Question

Inside a triangular garden, there is a flower bed in the form of a similar triangle. Around the flowerbed runs a uniform path of such a width that the sides of the garden are double of the corresponding sides of the flower bed. The area of the paths and the flower beds are in the ratio-
A. 1 : 1
B. 1 : 2
C. 1 : 3
D. 3 : 1

Answer 1

Hint:In this problem, the concept of similar triangles will be applied. It has been given that the triangular flower bed inside the garden is similar to the triangular garden. We will use the property that the square of ratio of the sides of similar triangles is proportional to the ratio of their areas. This will give us the ratio of areas of the two triangles. We will use that to find the ratio of area of the paths and the flower beds.

Complete step-by-step answer:
We have been given that the garden has a triangular flower bed such that the two triangles are similar. So, we can draw their figure as-

Let the triangle ABC represent the garden, and the triangle DEF represent the flower bed. It has been given that the two triangles are similar such that the length of the sides of the garden are double to that of the sides of the flower bed. We will now use the formula that the ratio of the areas of similar triangles are proportional to the square of the ratio of their sides.
 $ \dfrac{{ar\left( {\vartriangle ABC} \right)}}{{ar\left( {\vartriangle DEF} \right)}} = {\left( {\dfrac{{AB}}{{DE}}} \right)^2} = {\left( {\dfrac{{BC}}{{EF}}} \right)^2} = {\left( {\dfrac{{AC}}{{DF}}} \right)^2} $
We have been given that the sides of the garden are double, so the ratio is 2 : 1. Substituting these values we can write that-
 $ \dfrac{{ar\left( {\vartriangle ABC} \right)}}{{ar\left( {\vartriangle DEF} \right)}} = {\left( {\dfrac{2}{1}} \right)^2} = \dfrac{4}{1} $
But, we need to find the ratio of areas of the path and the flower bed. We know that-
 $ \begin{align}
  &ar\left( {\vartriangle ABC} \right) = ar\left( {\vartriangle DEF} \right) + ar\left( {path} \right) \\
  &\dfrac{{ar\left( {\vartriangle ABC} \right)}}{{ar\left( {\vartriangle DEF} \right)}} = \dfrac{4}{1} = \dfrac{{ar\left( {\vartriangle DEF} \right) + ar\left( {path} \right)}}{{ar\left( {\vartriangle DEF} \right)}} \\
  &1 + \dfrac{{ar\left( {path} \right)}}{{ar\left( {\vartriangle DEF} \right)}} = \dfrac{4}{1} \\
  &\dfrac{{ar\left( {path} \right)}}{{ar\left( {\vartriangle DEF} \right)}} = 4 - 1 = \dfrac{3}{1} \\
\end{align} $

Hence, the required ratio is 3 : 1. The correct option is D.

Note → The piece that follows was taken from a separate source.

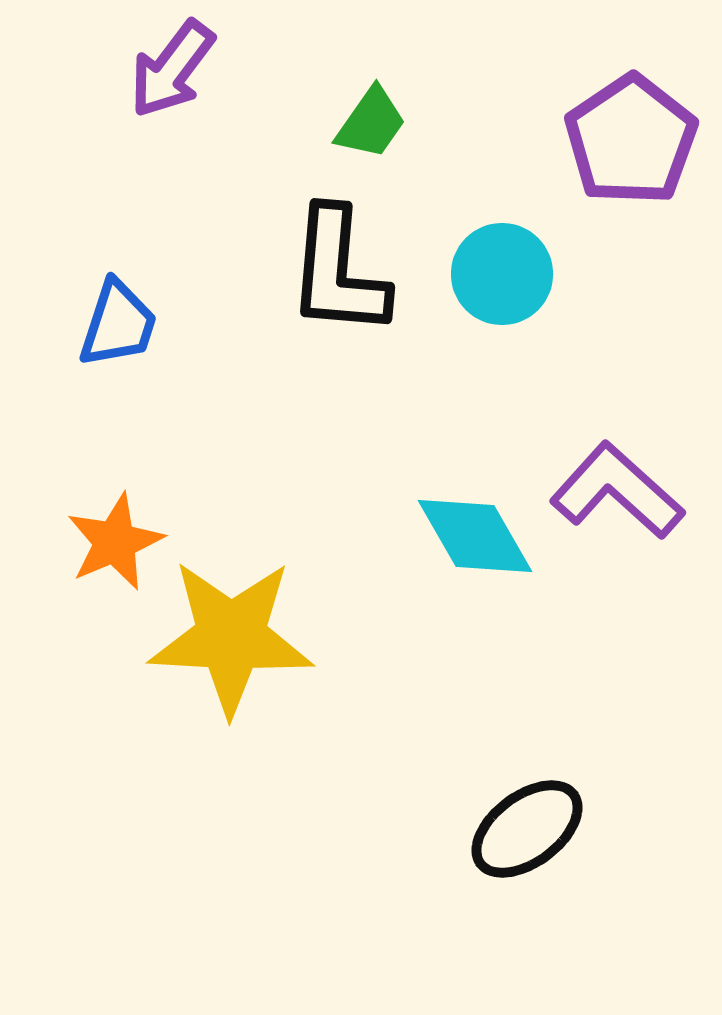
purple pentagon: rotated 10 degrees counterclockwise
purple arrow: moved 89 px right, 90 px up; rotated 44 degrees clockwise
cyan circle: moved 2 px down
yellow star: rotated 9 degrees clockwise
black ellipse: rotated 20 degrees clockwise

Note: In such types of questions, the common mistake by students is that they usually find and mark the wrong ratio as the option. They usually find the ratio of areas of the outer and inner triangles, which is incorrect. Hence, we should always read the question carefully to correctly find the answer. The ratios of area of similar triangles are given by square of ratios of corresponding sides, not just ratios of sides,this is very important else we may end up getting wrong answers.